When you think 'success', think 'succession'

30 March 2007

Shaun Sandiford

by Shaun Sandiford

Adopting Wrap can transform the value of your business, but your choice of provider will be key to good succession planning, says Shaun Sandiford

Building a successful business is not easy and, unless you are a teenage Internet billionaire, will usually have taken you years of concentrated effort to achieve. So it's only natural that all business builders like to think that their firms will live on after them, whether in the hands of their children, friends or business partners.

In most respects, Financial Advisers are no different, and, once your business is firmly established, planning the succession tends to become an increasing priority. And the reasons are not just sentimental, there is also the need to turn those years of effort into cash and security for yourself and your dependants.

Where Financial Advisers do differ from most others is in the way their businesses are valued. With most firms still mainly reliant on income from initial commissions on sales, few have any significant inherent value; unlike the local butcher or chemist, location is not a selling point and goodwill is worth little, if anything: all they really have to offer is a client base which is actually no more than a stock of raw material that has already been well re-used, to say the least. No, a successful Financial Adviser is akin to the celebrity chef patron of a restaurant, without whom it will be just another restaurant, with no reputation, and the new owner will have it all to do from scratch.

Fortunately, things are now changing, at least for Financial Advisers who have begun the transition to Wrap-based business. By moving to Wraps, they are exchanging dependence on new sales commissions for an ongoing stream of trail commissions and/or fees derived from servicing and advising their clients. That stream of income will have a value that can be properly assessed on the basis of hard records, so these businesses will not only be worth more intrinsically, but financing their purchase will be an easier and more practicable proposition, particularly for management buy outs or children wishing to take over a family firm.

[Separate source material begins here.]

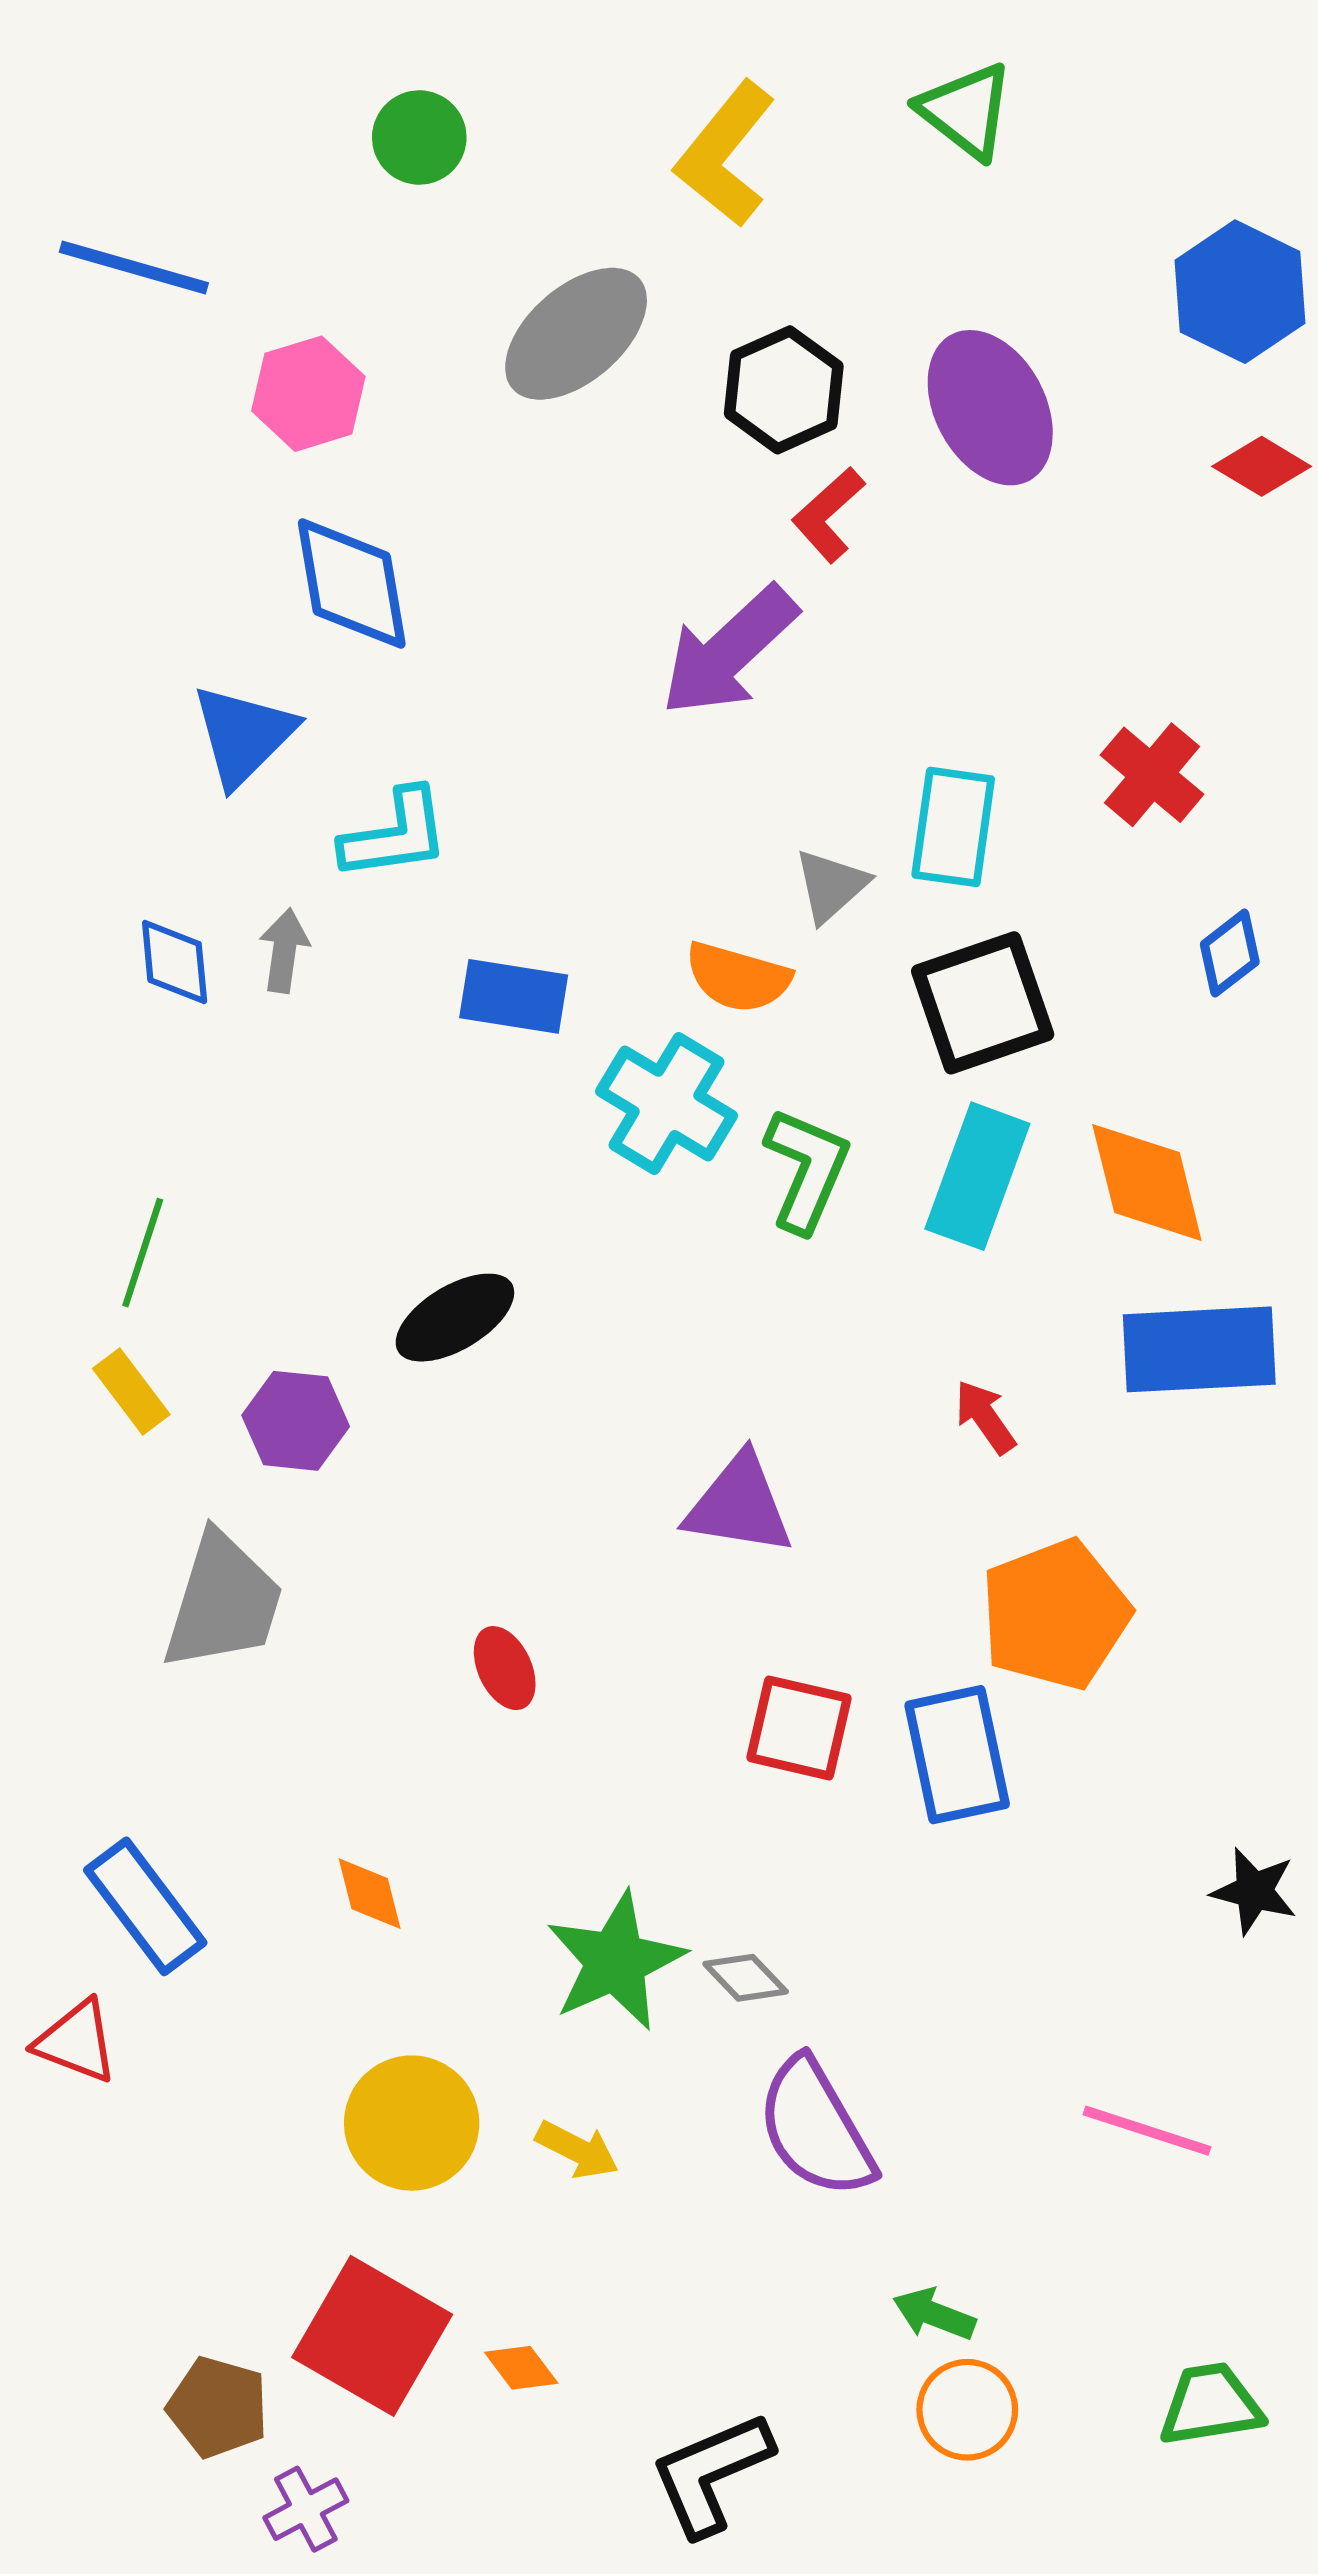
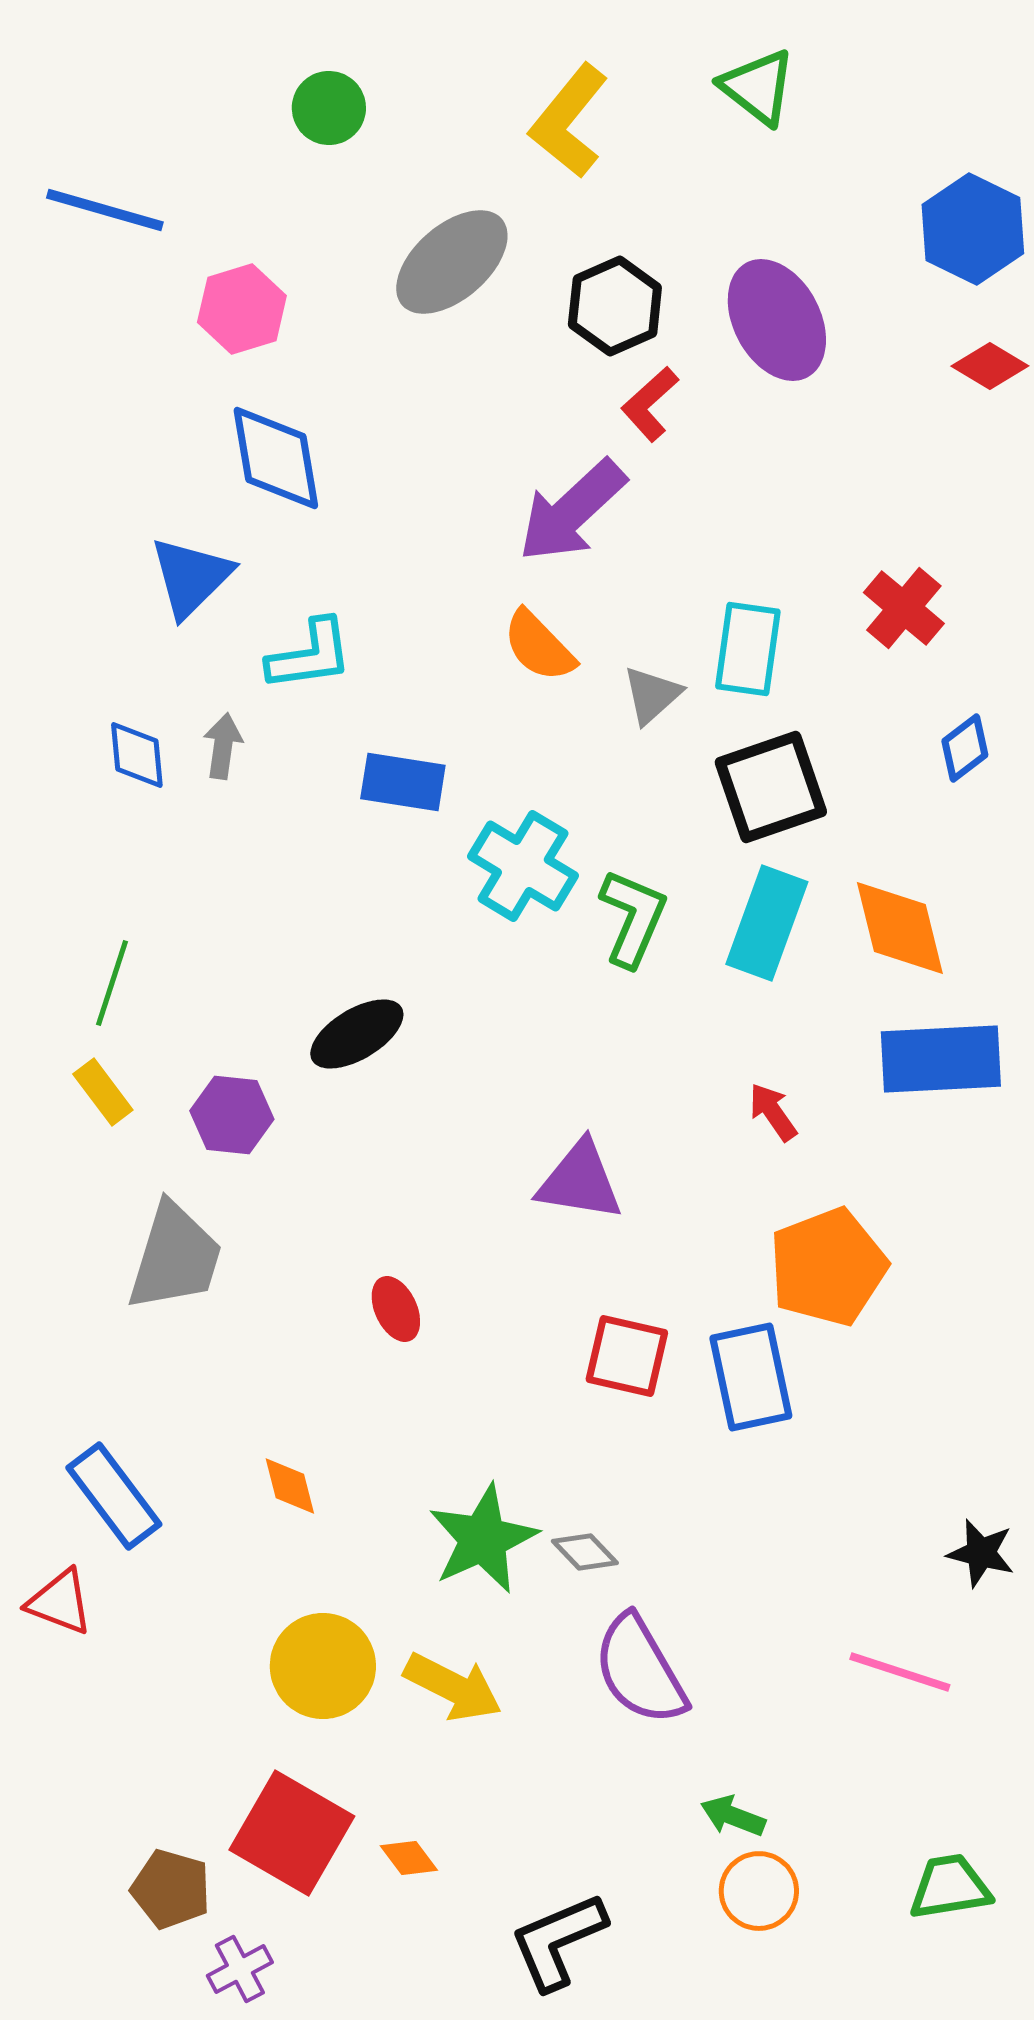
orange semicircle: (738, 977) -> (539, 646), moved, turned 30
black star: (1254, 1891) -> (981, 1553), moved
yellow arrow: (577, 2150) -> (453, 1687), size x1.5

However, 'Wrap' is still used as a generic term for a gamut of widely-differing propositions and your choice of Wrap platform will have a significant bearing on both the level of service you are able to offer and deliver to clients, and the degree to which you are able to build up the value of your business.

In order to maximise both the benefits to your clients and the succession prospects for your business, true open-architecture Wrap is a must, and nothing less will do. From a client benefit point of view, the limitations of the supermarket platforms are fairly obvious, fund choice is restricted to their internal fund catalogues, and the need to pick and mix tax wrappers largely negates the simplicity of Wrap and replaces transparency of charging with complexity, if not downright opacity. But from the perspective of maximising the value of your business, they cannot provide the clear historical analysis of trail commission which is essential to an accurate (and therefore favourable) valuation.

However, if you choose a Wrap with true open-architecture, it will not only allow you full control of your remuneration but also has the facility to show its history, month by month and client by client, at the touch of a button. That means better valuation, easier financing of a buy-out, or simple collation of renewals should you wish to retire and remain a sleeping partner.

Getting your succession planning right can also help make your business even more successful in the meantime. Financial Advisers consistently identify their main problem as the inability to recruit, train and retain first class 'para-planners'. Hardly surprising, if the first thing they discover on joining is that their new employer plans to sell up in a few years, to the local big firm, that they don't want to work for and may already have turned down. But they would be really motivated if, instead, you were able to say that you were committed to remaining independent, and would be putting together a properly structured buyout scheme to enable them to take it over in a few years' time.

Even though it will be run by my successors, 'Shaun Sandiford & Sons Wealth Management' will still have a nice, solid ring to, especially when heard from my Caribbean hideaway.